Histoire de la lettre X :
- tout au début, dans notre histoire, on a le mathématicien Diophante d’Alexandrie qui a pensé à une inconnue et qu’il a nommé Aritmos, le nombre. C’est de là que vient le mot arithmétique. Cela se passe vers le IIIe siècle après J.-C. ;
- arrive al-Khwarizmi qui parle de șay (chaï), la chose, celle qu’on cherche, l’inconnue. Rappellons que pendant des siècles, les écrits mathématiques s’écrivaient en toutes lettres. On est au IXe siècle ;
- au XIIe siècle, le mathématicien et arabophone anglais, Robert Chesner, traduisit le texte de al-Khwarizm Al-jabr w’al-muqabalah en latin. Cela s’est passé à Ségovie en 1145 en Segovia. Son titre latin est Liber algebrae et almucabala ;
- la langue espagnole ne possède pas le son ch et ont transcrit le son șay (chaï) en xai. C’est le son qui s’est répandu en Europe ;
- au XVIe siècle, le mathématicien François Viète utilise comme paramètres d’une équation des lettres. Cela a pour conséquence que les problèmes sont écrits d’une façon plus concise, claire et générale ;
- c’est finalement au XVIIe siècle que Descartes va simplifier Xay en X. Il écrira son livre La Géométire, 1637. On y trouvera les coordonnes, X et Y. Il a établi un lien entre la géométrie et l’algèbre. Jusqu’à lui, on avait la géométrie euclidienne, soit la relation entre les formes (propriétés des triangles, des cercles). Descartes propose de construire un monde où la géométrie et l’algèbre se rencontrent : on aura les plans à deux dimensions, donc avec deux axes, X et Y – l’une est horizontale et l’autre verticale – soient celle des abscisses et celle des ordonnées. Finalement, on a les équations linéaires sur un plan.

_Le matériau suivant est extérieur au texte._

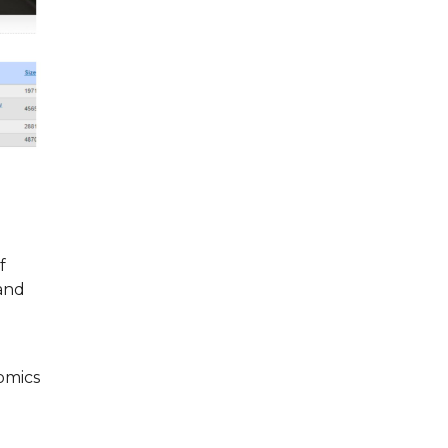
f
 and
nomics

C’est une suite magnifique, on dirait une musique, une danse.
À la fin de l’article, je vas ajouter :
Je reprends l’histoire de l’écriture et de la phonétique. Il m’est arrivé une chose similiare avec Abraham-Louis Breguet et dans une mesure infiniment moindre avec mon prénom que j’entends prononcer : Suli, Tsouli, Tzoulli, Ziouli, alors qu’il s’orthographie Zully et dont la prononciation est Zouli.